▶ Exercise material
....
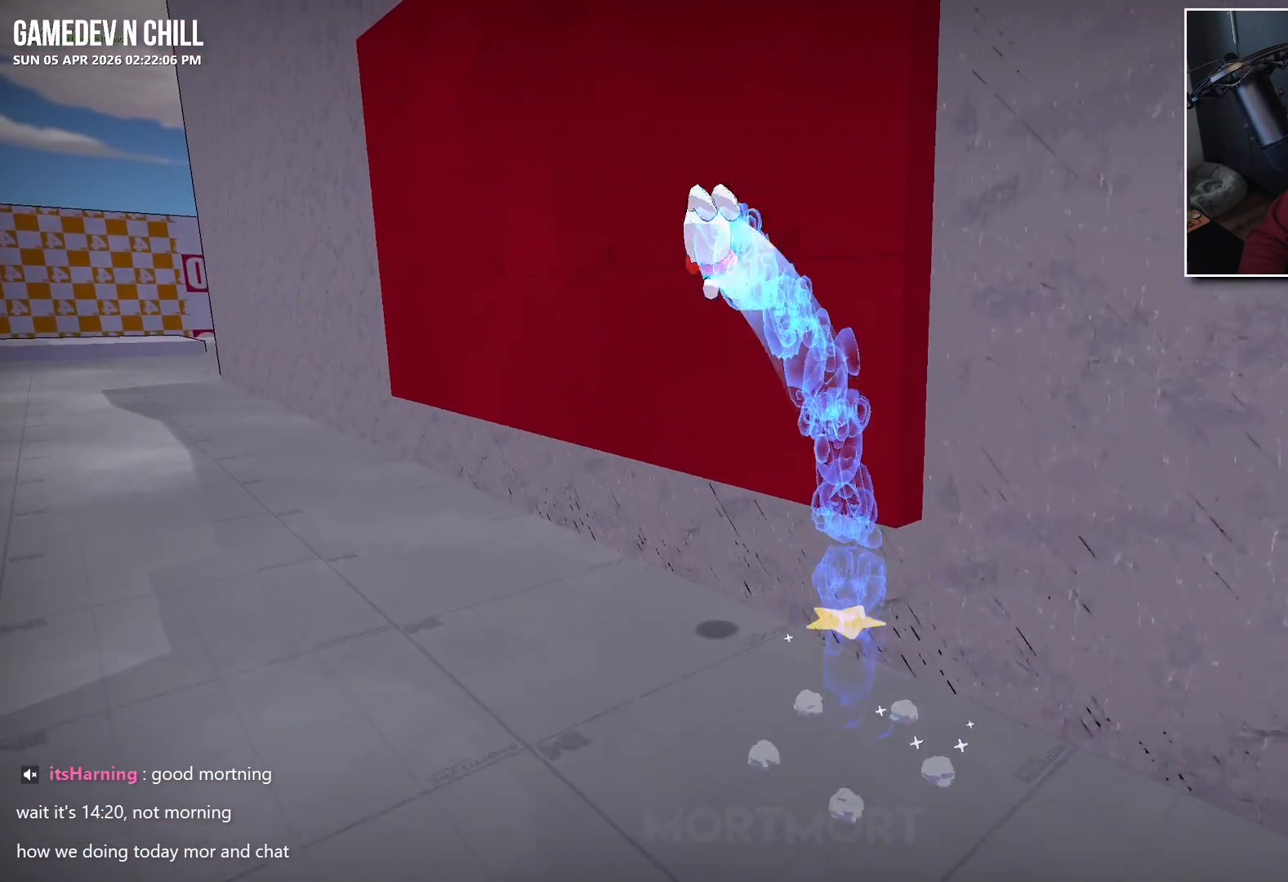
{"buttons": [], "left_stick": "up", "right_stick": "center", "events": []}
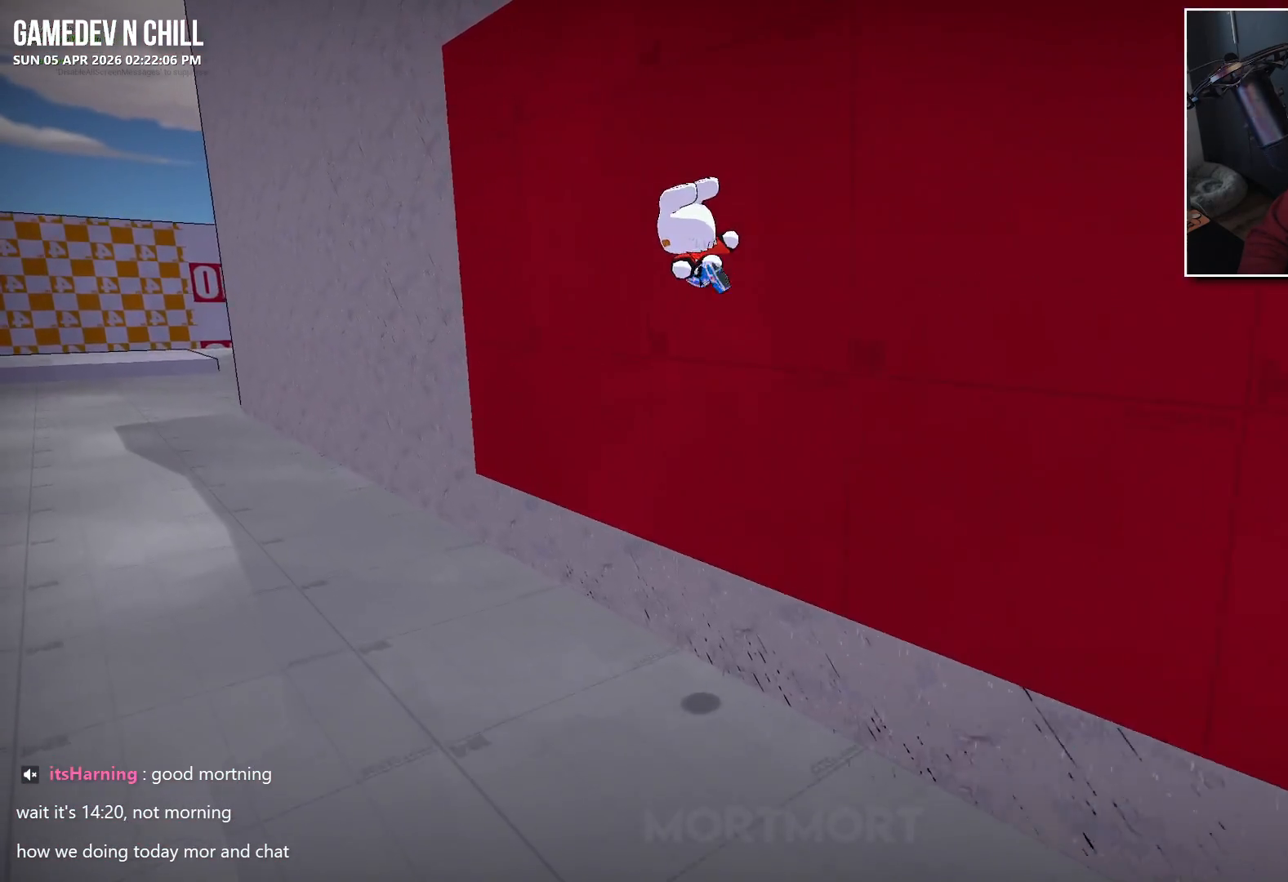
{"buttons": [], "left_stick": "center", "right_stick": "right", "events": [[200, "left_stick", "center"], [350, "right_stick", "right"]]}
....
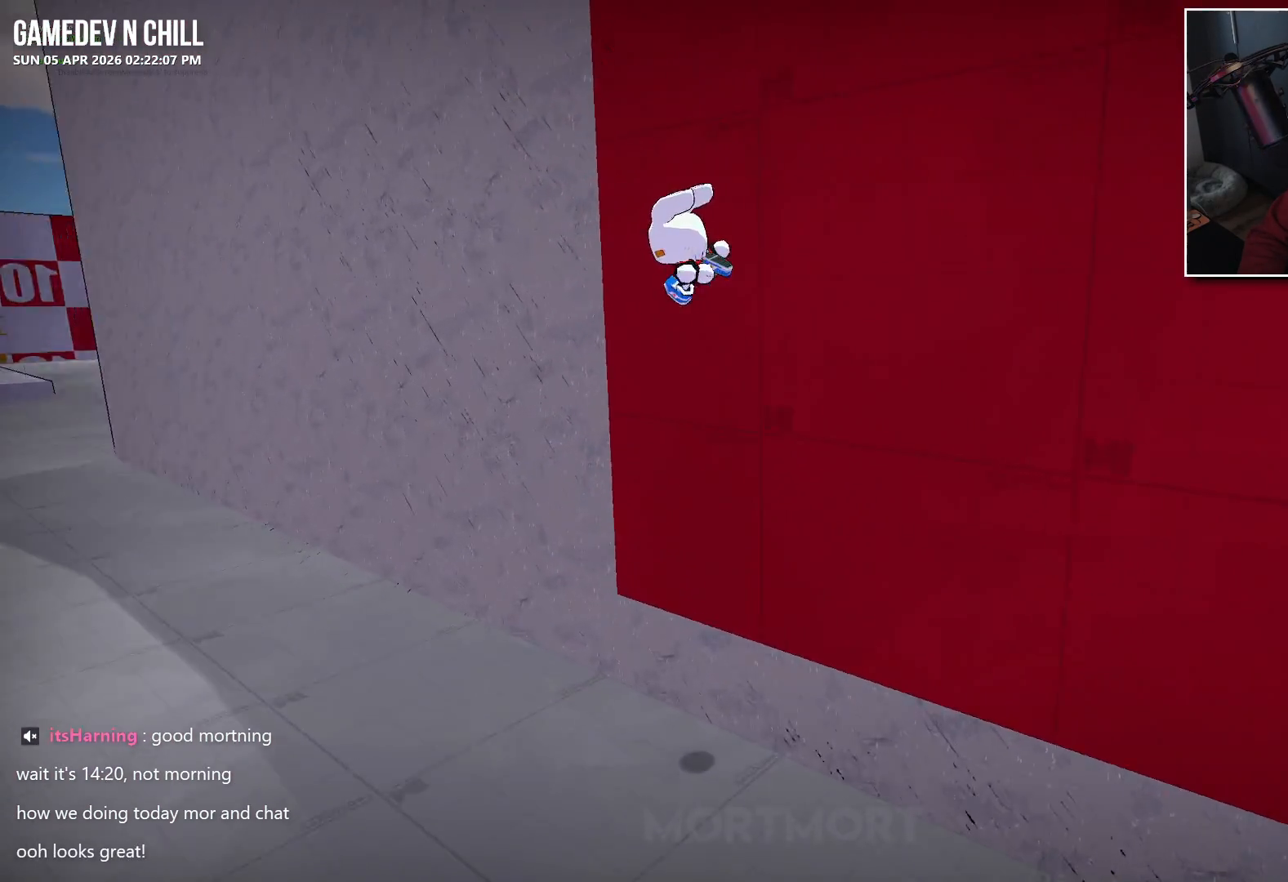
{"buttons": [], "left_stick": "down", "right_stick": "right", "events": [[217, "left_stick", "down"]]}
....
▶ What is being asked
Locate the lines above that hold the word "center". Show every one of them.

▶ Exercise response
{"buttons": [], "left_stick": "up", "right_stick": "center", "events": []}
{"buttons": [], "left_stick": "center", "right_stick": "right", "events": [[200, "left_stick", "center"], [350, "right_stick", "right"]]}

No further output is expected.